> On Mar 19, 2020, at 3:36 PM, pabloa98 <pabloa98@gmail.com> wrote: > > Hello, > > My schema requires a counter for each combination of 2 values. Something like: > > CREATE TABLE counter( > group INT NOT NULL, > element INT NOT NULL, > seq_number INT NOT NULL default 0, > CONSTRAINT PRIMARY KEY (group, element) > ); > > For each entry in counter, aka for each (group, element) pair, the model requires a seq_number. > > If I use a table "counter", I could still have counter collisions between 2 transactions. I need truly sequence behavior.

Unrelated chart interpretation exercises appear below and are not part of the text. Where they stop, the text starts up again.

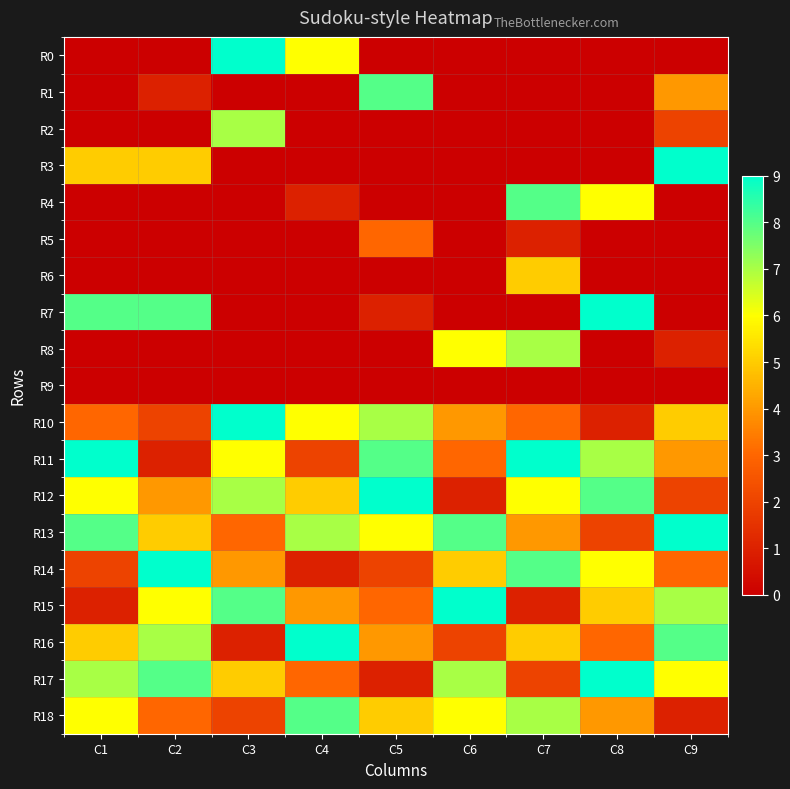

Reading right to left, transcribe all the data shown in this chart.

R0: C9=0	C8=0	C7=0	C6=0	C5=0	C4=6	C3=9	C2=0	C1=0
R1: C9=4	C8=0	C7=0	C6=0	C5=8	C4=0	C3=0	C2=1	C1=0
R2: C9=2	C8=0	C7=0	C6=0	C5=0	C4=0	C3=7	C2=0	C1=0
R3: C9=9	C8=0	C7=0	C6=0	C5=0	C4=0	C3=0	C2=5	C1=5
R4: C9=0	C8=6	C7=8	C6=0	C5=0	C4=1	C3=0	C2=0	C1=0
R5: C9=0	C8=0	C7=1	C6=0	C5=3	C4=0	C3=0	C2=0	C1=0
R6: C9=0	C8=0	C7=5	C6=0	C5=0	C4=0	C3=0	C2=0	C1=0
R7: C9=0	C8=9	C7=0	C6=0	C5=1	C4=0	C3=0	C2=8	C1=8
R8: C9=1	C8=0	C7=7	C6=6	C5=0	C4=0	C3=0	C2=0	C1=0
R9: C9=0	C8=0	C7=0	C6=0	C5=0	C4=0	C3=0	C2=0	C1=0
R10: C9=5	C8=1	C7=3	C6=4	C5=7	C4=6	C3=9	C2=2	C1=3
R11: C9=4	C8=7	C7=9	C6=3	C5=8	C4=2	C3=6	C2=1	C1=9
R12: C9=2	C8=8	C7=6	C6=1	C5=9	C4=5	C3=7	C2=4	C1=6
R13: C9=9	C8=2	C7=4	C6=8	C5=6	C4=7	C3=3	C2=5	C1=8
R14: C9=3	C8=6	C7=8	C6=5	C5=2	C4=1	C3=4	C2=9	C1=2
R15: C9=7	C8=5	C7=1	C6=9	C5=3	C4=4	C3=8	C2=6	C1=1
R16: C9=8	C8=3	C7=5	C6=2	C5=4	C4=9	C3=1	C2=7	C1=5
R17: C9=6	C8=9	C7=2	C6=7	C5=1	C4=3	C3=5	C2=8	C1=7
R18: C9=1	C8=4	C7=7	C6=6	C5=5	C4=8	C3=2	C2=3	C1=6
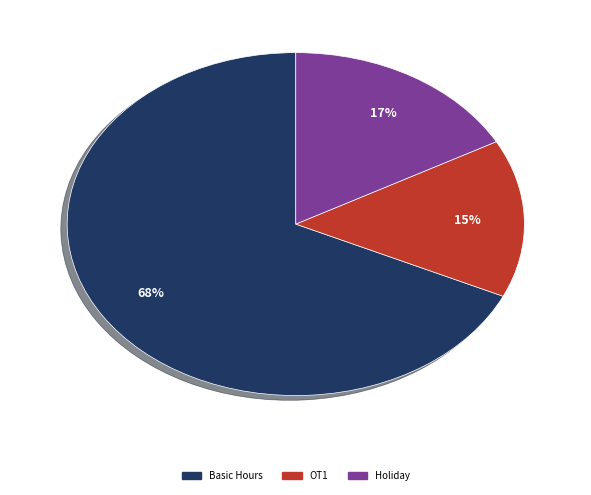

Is there any slice that represents more than half of the pie?

Yes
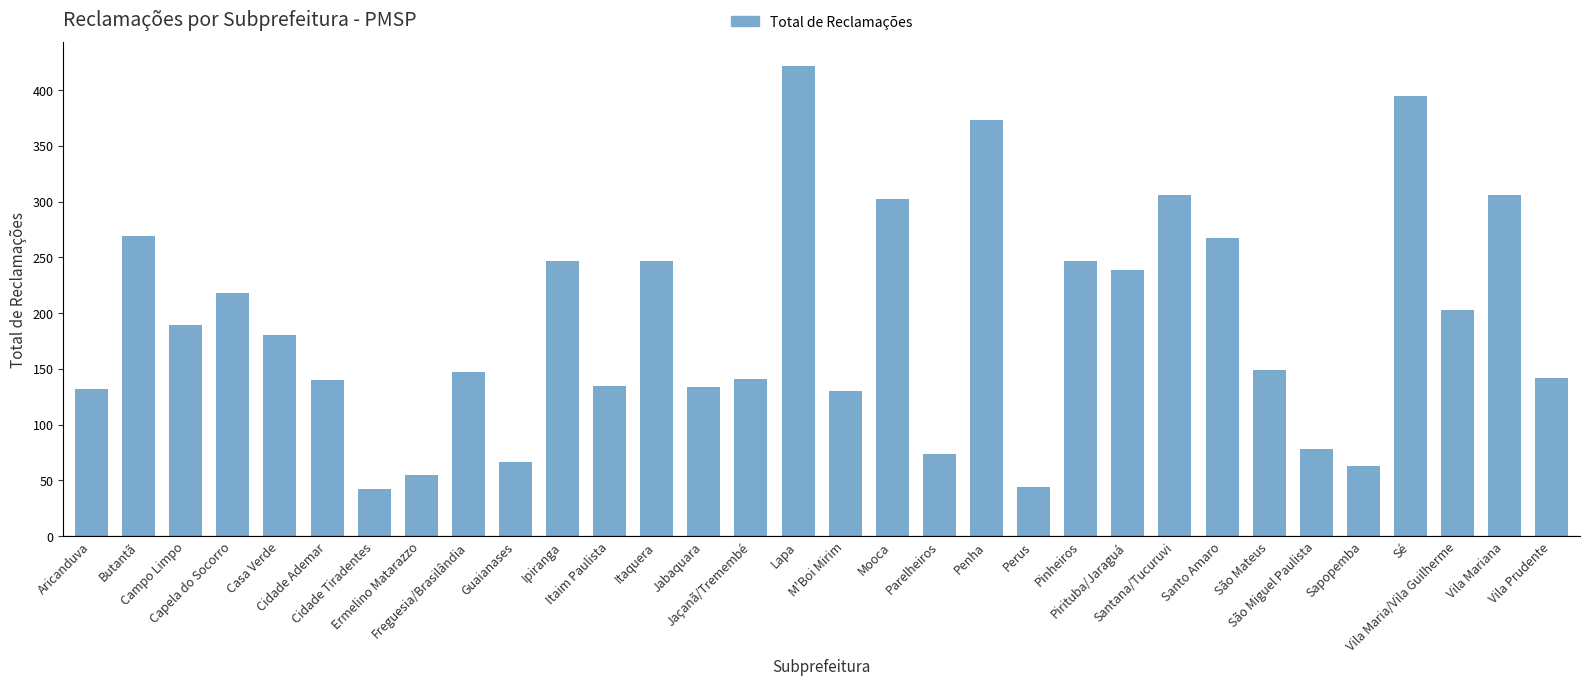

What is the sum of all values?

6082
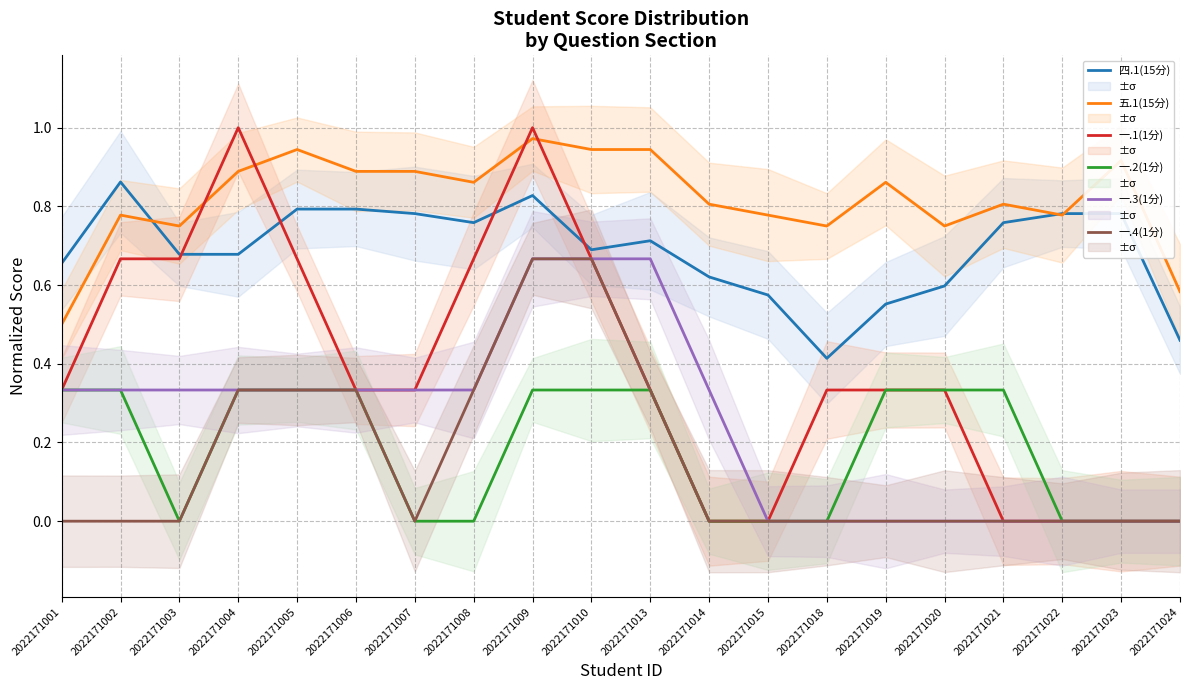

Is it true that 四.1(15分) equals 0.5 at 2022171024?

True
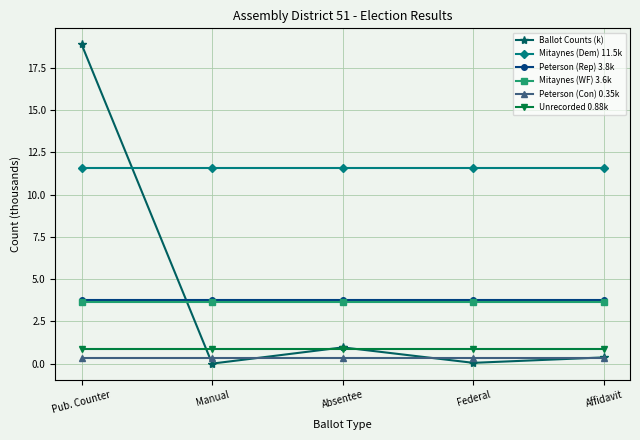

Which series changed the most between Pub. Counter and Federal?

Ballot Counts (k)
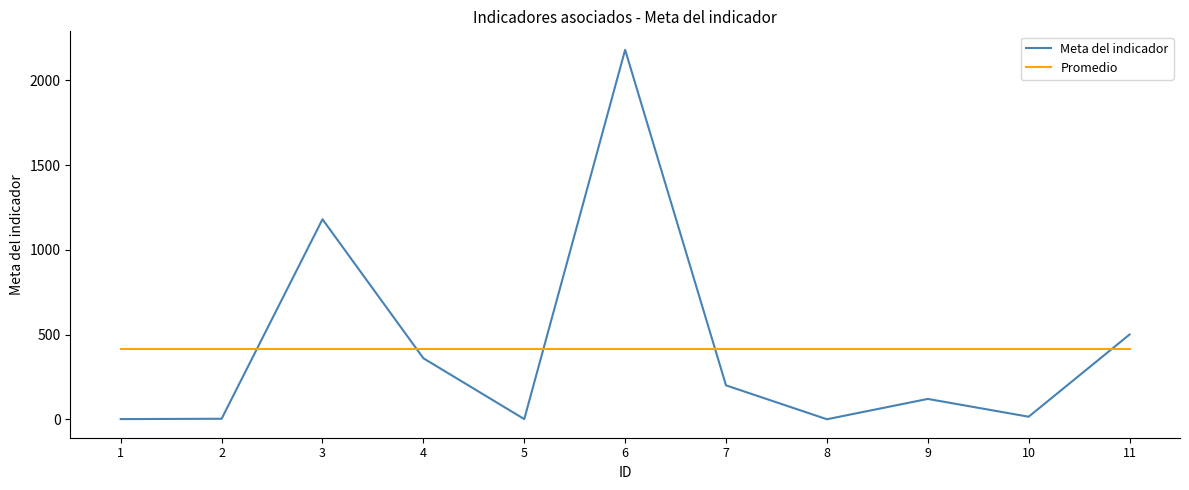

What is the maximum value for Promedio?

414.6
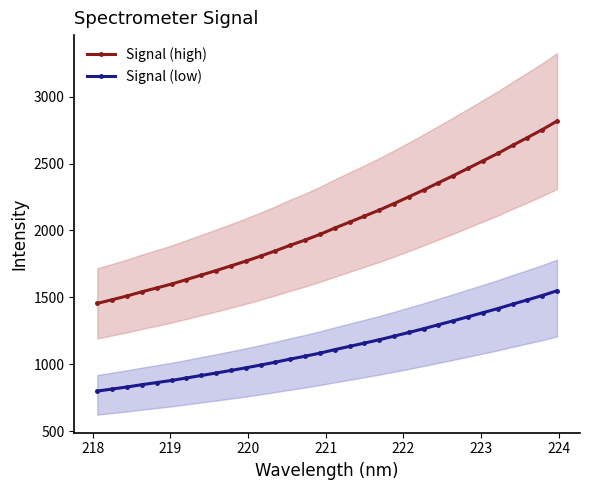

What is the lowest value of the Signal (low) series?

800.5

Is that possible by using a table like "counter" table, where the counter could be increased out of the transaction so it performs as a sequence without having race conditions between concurrent transactions? > > The other option is to create sequences for each new pair of (group, element) using triggers. There are millions of pairs. So this approach will generate millions of sequences. > > How a PostgreSQL database would behave having millions of sequences in a schema? Would it degrade its performance? Is there any negative impact? > > Regards > > Pablo >
To clarify, are you hoping for consecutive numbers as the each row is added to the table, i.e. “serial”?
What is the intension of “seq_number”? > >
the idea is to have like a serial sequence, but for each pair of (group, element).
so that when we insert rows in another table, we could have something like:
group, element, event_id, ...
1, 1, 1
1, 1, 2
1, 1, 3
2, 1, 1
1, 1, 4
1, 3, 1
1, 1, 5
1, 3, 2
2, 1, 2
2, 1, 3
The 3rd column is the sequence number we get from the appropriate sequence created by the trigger.
Then I don’t thing group/element can be a PRIMARY KEY
Thank you for your answer. Let me explain:
Table "counter" will have triggers that will create a sequence with a new row is inserted called counter_1_1_seq, counter_2_1_seq, counter_1_3_seq, etc that will be used to insert values in **another** table. It will be used for nothing else. When we insert millions of pairs group/element, the trigger in that table will generate millions of sequences.
My question is how PostgreSQL will behave. Could it deal with millions of sequences? What about system operations as vacuum, etc?